**TASK DESCRIPTION**. The reply should be the records repeated exactly, without any images.

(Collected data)
++++++++
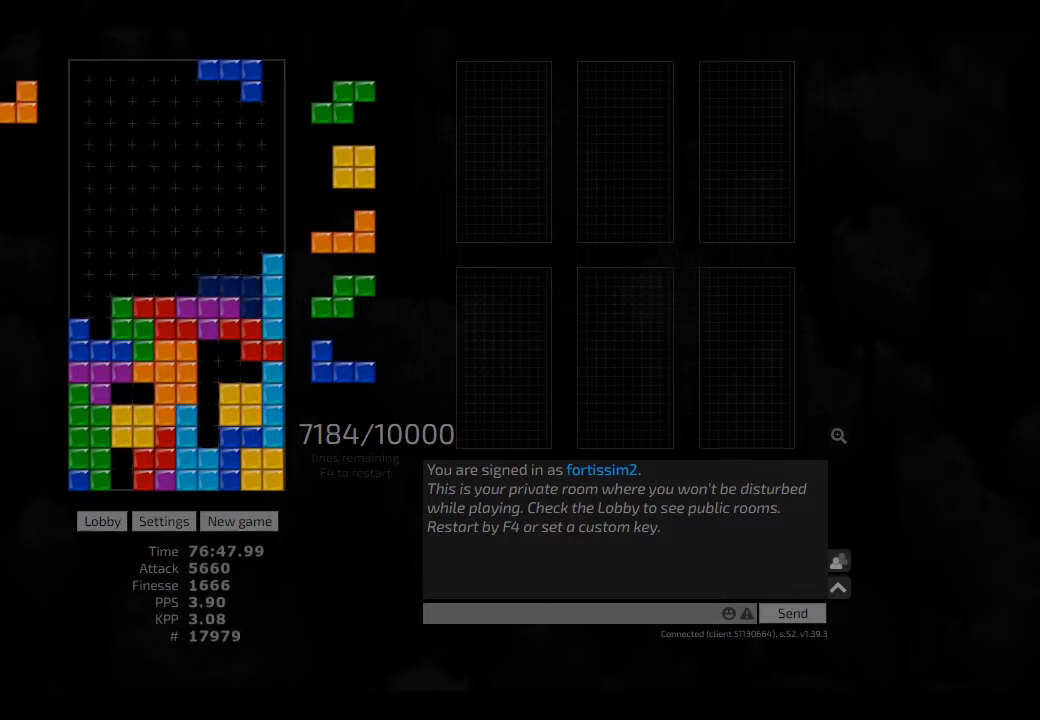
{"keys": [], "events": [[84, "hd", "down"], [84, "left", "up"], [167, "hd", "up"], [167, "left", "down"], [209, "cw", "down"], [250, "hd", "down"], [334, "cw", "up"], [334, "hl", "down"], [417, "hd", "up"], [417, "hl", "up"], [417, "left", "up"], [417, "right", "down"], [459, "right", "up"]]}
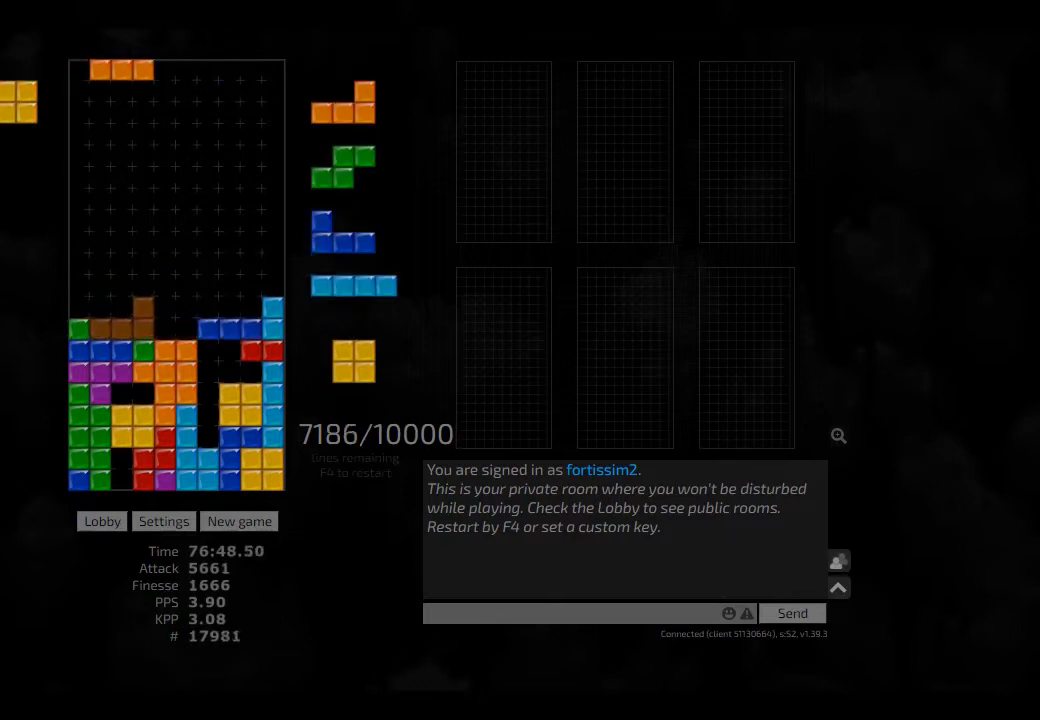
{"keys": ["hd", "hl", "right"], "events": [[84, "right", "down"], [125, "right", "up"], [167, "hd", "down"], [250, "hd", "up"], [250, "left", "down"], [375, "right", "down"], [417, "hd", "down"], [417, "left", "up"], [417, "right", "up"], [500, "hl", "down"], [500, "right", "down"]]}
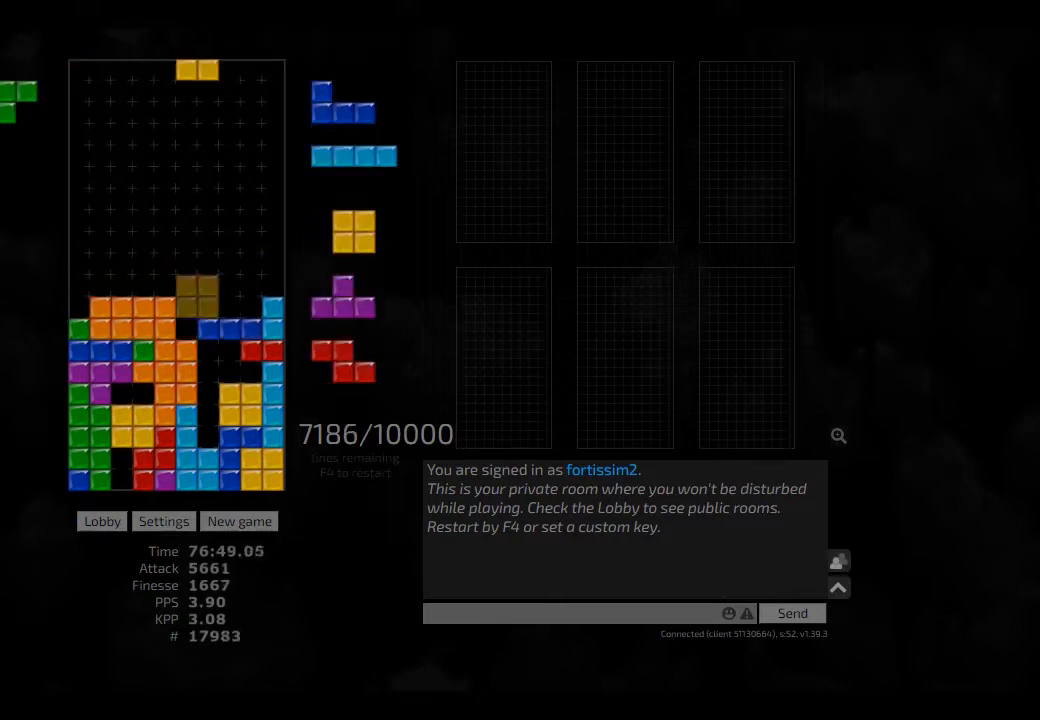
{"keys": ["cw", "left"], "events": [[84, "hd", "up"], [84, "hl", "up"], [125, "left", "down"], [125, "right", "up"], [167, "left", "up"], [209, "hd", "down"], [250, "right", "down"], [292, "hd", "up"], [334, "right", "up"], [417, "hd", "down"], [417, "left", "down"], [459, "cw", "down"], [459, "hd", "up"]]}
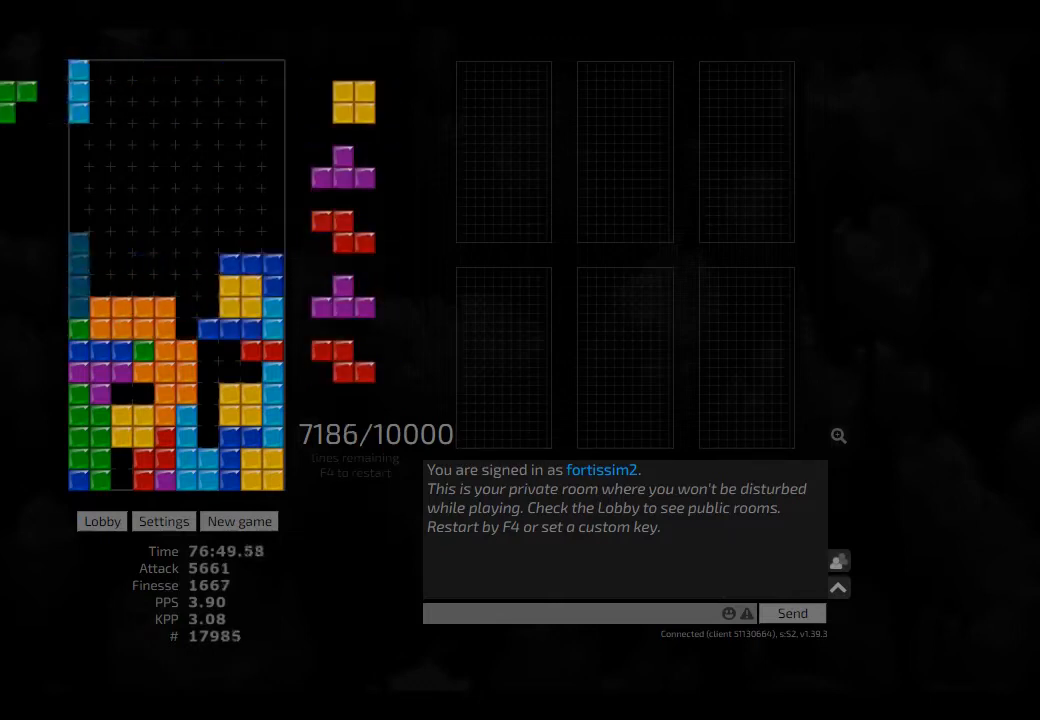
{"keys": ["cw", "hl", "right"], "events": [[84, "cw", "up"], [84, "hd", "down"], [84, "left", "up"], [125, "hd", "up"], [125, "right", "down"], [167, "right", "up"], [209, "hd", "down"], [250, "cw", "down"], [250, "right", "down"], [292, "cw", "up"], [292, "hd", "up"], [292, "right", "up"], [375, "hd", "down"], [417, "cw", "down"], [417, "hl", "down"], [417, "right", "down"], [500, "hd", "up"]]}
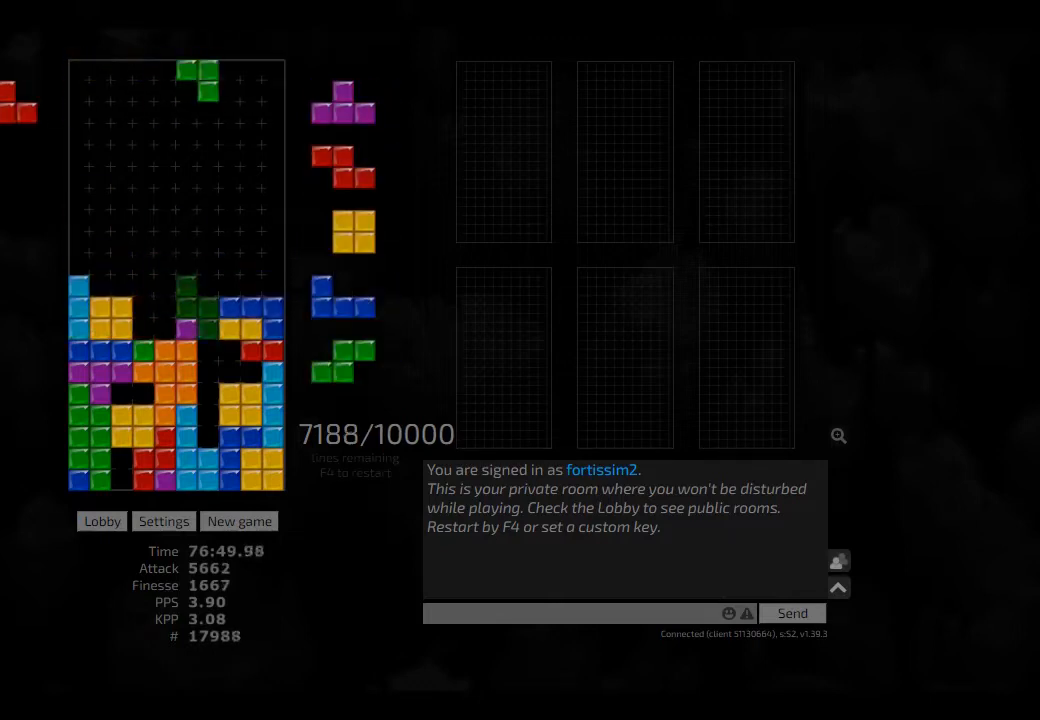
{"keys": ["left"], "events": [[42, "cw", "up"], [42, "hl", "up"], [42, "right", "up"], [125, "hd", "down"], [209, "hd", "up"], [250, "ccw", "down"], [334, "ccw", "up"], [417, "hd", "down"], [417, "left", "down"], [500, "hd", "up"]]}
++++++++
**ANSWER TO THIS TASK**.
{"keys": [], "events": [[84, "hd", "down"], [84, "left", "up"], [167, "hd", "up"], [167, "left", "down"], [209, "cw", "down"], [250, "hd", "down"], [334, "cw", "up"], [334, "hl", "down"], [417, "hd", "up"], [417, "hl", "up"], [417, "left", "up"], [417, "right", "down"], [459, "right", "up"]]}
{"keys": ["hd", "hl", "right"], "events": [[84, "right", "down"], [125, "right", "up"], [167, "hd", "down"], [250, "hd", "up"], [250, "left", "down"], [375, "right", "down"], [417, "hd", "down"], [417, "left", "up"], [417, "right", "up"], [500, "hl", "down"], [500, "right", "down"]]}
{"keys": ["cw", "left"], "events": [[84, "hd", "up"], [84, "hl", "up"], [125, "left", "down"], [125, "right", "up"], [167, "left", "up"], [209, "hd", "down"], [250, "right", "down"], [292, "hd", "up"], [334, "right", "up"], [417, "hd", "down"], [417, "left", "down"], [459, "cw", "down"], [459, "hd", "up"]]}
{"keys": ["cw", "hl", "right"], "events": [[84, "cw", "up"], [84, "hd", "down"], [84, "left", "up"], [125, "hd", "up"], [125, "right", "down"], [167, "right", "up"], [209, "hd", "down"], [250, "cw", "down"], [250, "right", "down"], [292, "cw", "up"], [292, "hd", "up"], [292, "right", "up"], [375, "hd", "down"], [417, "cw", "down"], [417, "hl", "down"], [417, "right", "down"], [500, "hd", "up"]]}
{"keys": ["left"], "events": [[42, "cw", "up"], [42, "hl", "up"], [42, "right", "up"], [125, "hd", "down"], [209, "hd", "up"], [250, "ccw", "down"], [334, "ccw", "up"], [417, "hd", "down"], [417, "left", "down"], [500, "hd", "up"]]}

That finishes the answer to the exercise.